Exercise set -
1) Do these statements agree with the ski racing passage? (a) The writer's duffel bag holds powder skis. (b) The writer's job involves trying to ski faster than anyone else in the world for three minutes. (c) The hotel the writer drives up to overlooks the Albula Valley. Answer each with yes or no and quote the deciding words.
2) Reproduce the ski racing passage from "Occasionally, I’ll find" up to and including "my climbing gear.".
3) What is the most important thing ski racing has taught the writer of the ski racing passage?

Text -
──────
Occasionally, I’ll find myself forgetting what I’m doing as I warm up for a World Cup race below 10,000-foot glaciated peaks or 3,000-foot walls of clean, vertical limestone. Driving up an endless series of switchbacks to a hotel overlooking the Albula Valley, my eyes instinctively scan the surrounding peaks for sets of tracks linking summits to the valley floor. But like last year, and the year before that, and the eight years before that, my duffel bag is void of my backcountry boots, my avalanche beacon, my powder skis and my climbing gear.
Ski racing has taught me the importance of patience, commitment and grit. But most importantly, it’s taught me the importance of focus. My job is to put on a race bib, break the starting wand, and try to ski faster than anyone else in the world for three minutes. And on all those days in between putting on a race bib, it’s my duty to do everything in my power to become a better ski racer.
──────
Exercise data -
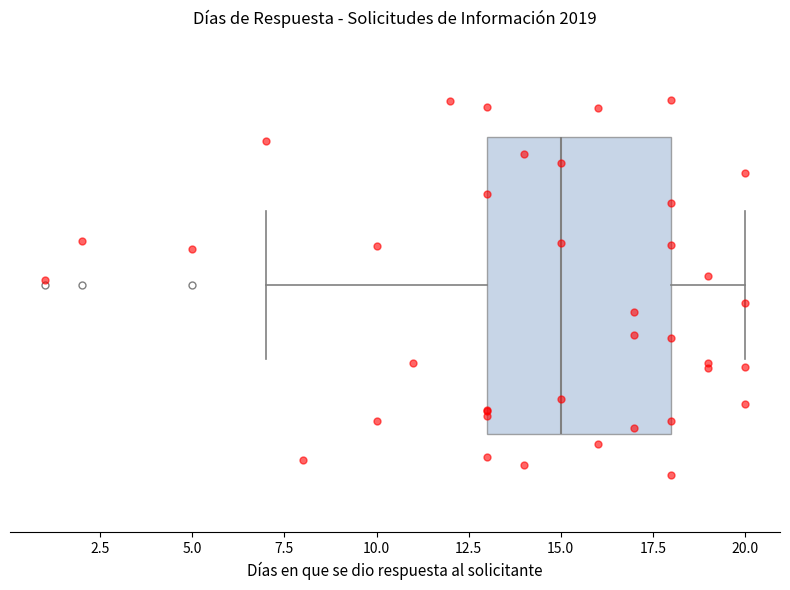

Transcribe this box plot: give where the median line is, the range the box spans, and where the two whiskers end, as read against the x-axis. The values are not printed on the chart, so give them approximately, as read against the axis.

median 15, box 13 to 18, whiskers 7 to 20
──────
Expected outputs -
1)
(a) No: "my duffel bag is void of my backcountry boots, my avalanche beacon, my powder skis and my climbing gear"
(b) Yes: "try to ski faster than anyone else in the world for three minutes"
(c) Yes: "a hotel overlooking the Albula Valley"

2)
Occasionally, I’ll find myself forgetting what I’m doing as I warm up for a World Cup race below 10,000-foot glaciated peaks or 3,000-foot walls of clean, vertical limestone. Driving up an endless series of switchbacks to a hotel overlooking the Albula Valley, my eyes instinctively scan the surrounding peaks for sets of tracks linking summits to the valley floor. But like last year, and the year before that, and the eight years before that, my duffel bag is void of my backcountry boots, my avalanche beacon, my powder skis and my climbing gear.

3) The importance of focus.